# 3. Model Results Inspection

**Goal:** Load and inspect the outputs from the ML models that were trained and run by the main `src/` pipeline.

In [1]:
import pandas as pd
import sys
import os
from pathlib import Path

# Define output paths
TOPICS_SUMMARY_PATH = Path("../outputs/topics_summary.csv")
DOCS_WITH_SENTIMENT_PATH = Path("../outputs/docs_with_sentiment.csv")

# Ensure models directory exists
if not os.path.exists('../models'):
    os.makedirs('../models')

### 1. Inspect Topic Modeling Results

The `src/topic_modeling.py` script already ran SBERT, UMAP, and HDBSCAN. We will load its final summary file.

In [2]:
if TOPICS_SUMMARY_PATH.exists():
    print(f"Loading topic summary from: {TOPICS_SUMMARY_PATH}")
    topics_df = pd.read_csv(TOPICS_SUMMARY_PATH)
    display(topics_df.head())
else:
    print(f"ERROR: {TOPICS_SUMMARY_PATH} not found. Please run the main pipeline first.")
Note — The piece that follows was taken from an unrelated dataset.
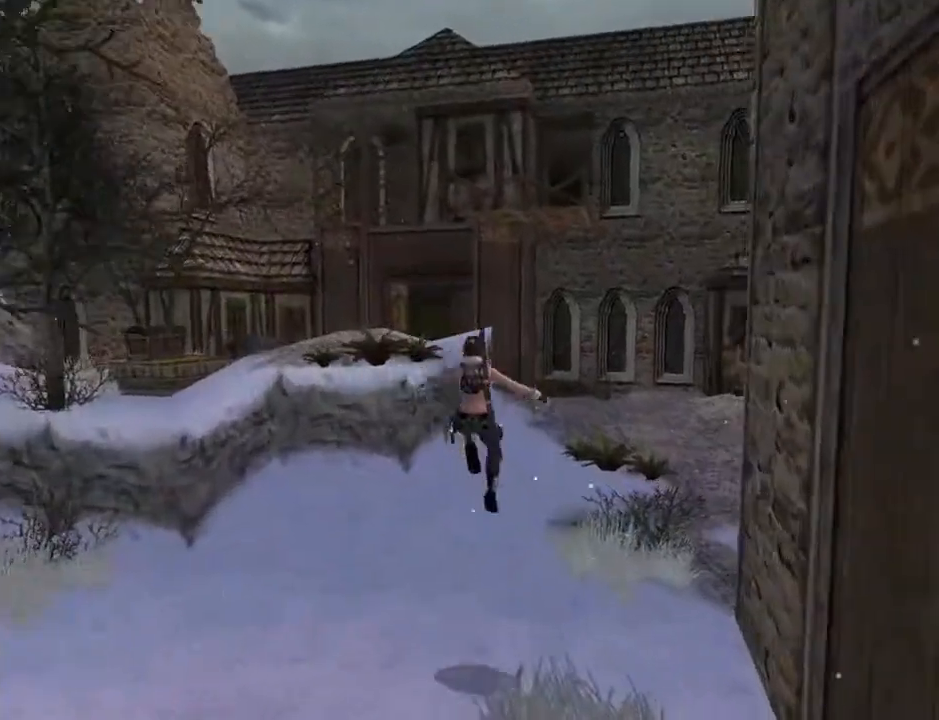
{"buttons": ["DPAD_UP"], "left_stick": "center", "right_stick": "center", "events": [[233, "DPAD_RIGHT", "up"]]}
Loading topic summary from: ../outputs/topics_summary.csv


Unnamed: 0,topic_id,n_mentions,top_terms,examples
0,0,21417,"['product', 'slickers', 'printed', 'windows', ...","['. ', '. ', '. ', '. ', '. ']"
1,-1,3376,"['br', 'coffee', 'great', 'good', 'like', 'pro...","[""WOW! That's some good espresso. I use this ..."
2,6,520,"['tea', 'br', 'great', 'like', 'good', 'green'...","[""powder instead of leaf. First, let me state ..."
3,36,401,"['br', 'orange', 'juice', 'drink', 'soda', 'br...","['Flavorful, and good!. This small can of juic..."
4,45,370,"['chocolate', 'hot', 'cocoa', 'br', 'hot choco...",['Great cocoa !!. Super good price and the bes...


### 2. Inspect Sentiment Analysis Results

The `src/sentiment_models.py` script already ran VADER over all documents. We'll load the results.

In [3]:
if DOCS_WITH_SENTIMENT_PATH.exists():
    print(f"Loading sentiment results from: {DOCS_WITH_SENTIMENT_PATH}")
    sentiment_df = pd.read_csv(DOCS_WITH_SENTIMENT_PATH, low_memory=False)
    
    print("Sample of sentiment results:")
    display(sentiment_df[['text_clean', 'topic_id', 'vader_compound', 'sent_label']].head())
    
    print("\nOverall Sentiment Distribution:")
    display(sentiment_df['sent_label'].value_counts(normalize=True))
else:
    print(f"ERROR: {DOCS_WITH_SENTIMENT_PATH} not found. Please run the main pipeline first.")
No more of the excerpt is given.